The first recordable CD has been produced to Mitsui by Taiyo Yuden, that developed an alloy of gold with cyanine resulting the green color. The process that produces the gold CDs with gold and phythalocyanine base has been developed by Toatsu Chemicals. But Verbatim developed the blue media, made up of silver layers and a cyanine layer. The silver CDs that only came on the market in 1998 were created by Ricoh and it consists of a gold layer over an advanced" phythalocyanine. This would explain the CD silver color in spite of a gold reflective base. Other manufacturers that appeared later on the market started producing silver media with the conventional phythalocyanine, but adding higher aluminum concentrations to the reflective alloy. They are the silver/green CDs, cheaper than the similar ones with Ricoh technology.

There are two basic reasons for this variety of media found on the market. The first reason is that as each one of these compounds is a commercial compound, no company that wishes to produce CDs can use the technology of another company without paying for it. It seems to be logical to believe that no company will want to sell its technology to a competitor, as expensive as it may seem. So, if a new company wants to produce CDs, it has to create its own new alloys and layers, in spite of the fact that all of them are based in fundamental concepts that allow the generalization of cyanine and phythalocyanine to all of them.

Some CDs, such as the "Infoguard" by Kodak, have yet extra layers that have the only function of increasing the lifetime of the CD. These layers are basically systems that protect against scratches and some that take scratches to a certain depth. Nowadays most media (except the extremely cheap ones) have systems like this, not necessarily with the same technology, but with similar purpose.

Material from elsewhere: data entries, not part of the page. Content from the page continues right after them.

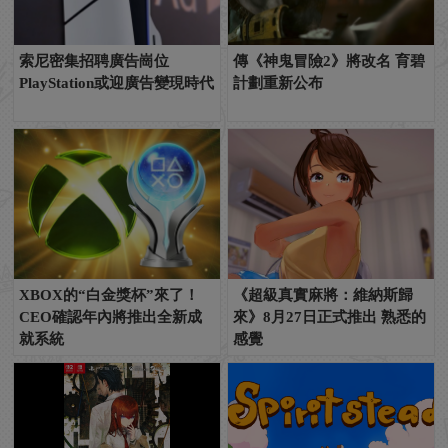
索尼密集招聘廣告崗位
傳《神鬼冒險2》將改名 育碧
PlayStation或迎廣告變現時代
計劃重新公布
XBOX的“白金獎杯”來了！
《超級真實麻將：維納斯歸
CEO確認年內將推出全新成
來》8月27日正式推出 熟悉的
就系統
感覺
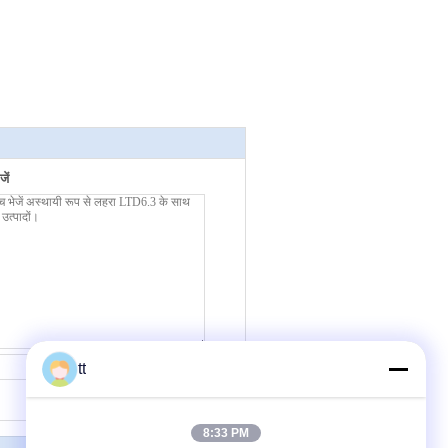
ें
tt
संपर्क करें
8:33 PM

The CD-RW have a completely different composition, except for the plastic layer. In substitution to the cyanine compound and the reflective metallic alloy it is put a kind of crystal that becomes opaque or translucent, according to the wavelength that goes through it. Those CDs reflect only 30% of the incident ray, what makes it impossible for them to be read in any CD drive (the conventional CDs reflect from 70% to 80% of the incident ray). The reading of the CD-RW is only possible in drives that have a circuit called AGC (Automatic Gain Control), that makes up for this "bad reflection". The manufacturers never said anything about the composition of those CDs and anything you find about this special recording material is mere speculation.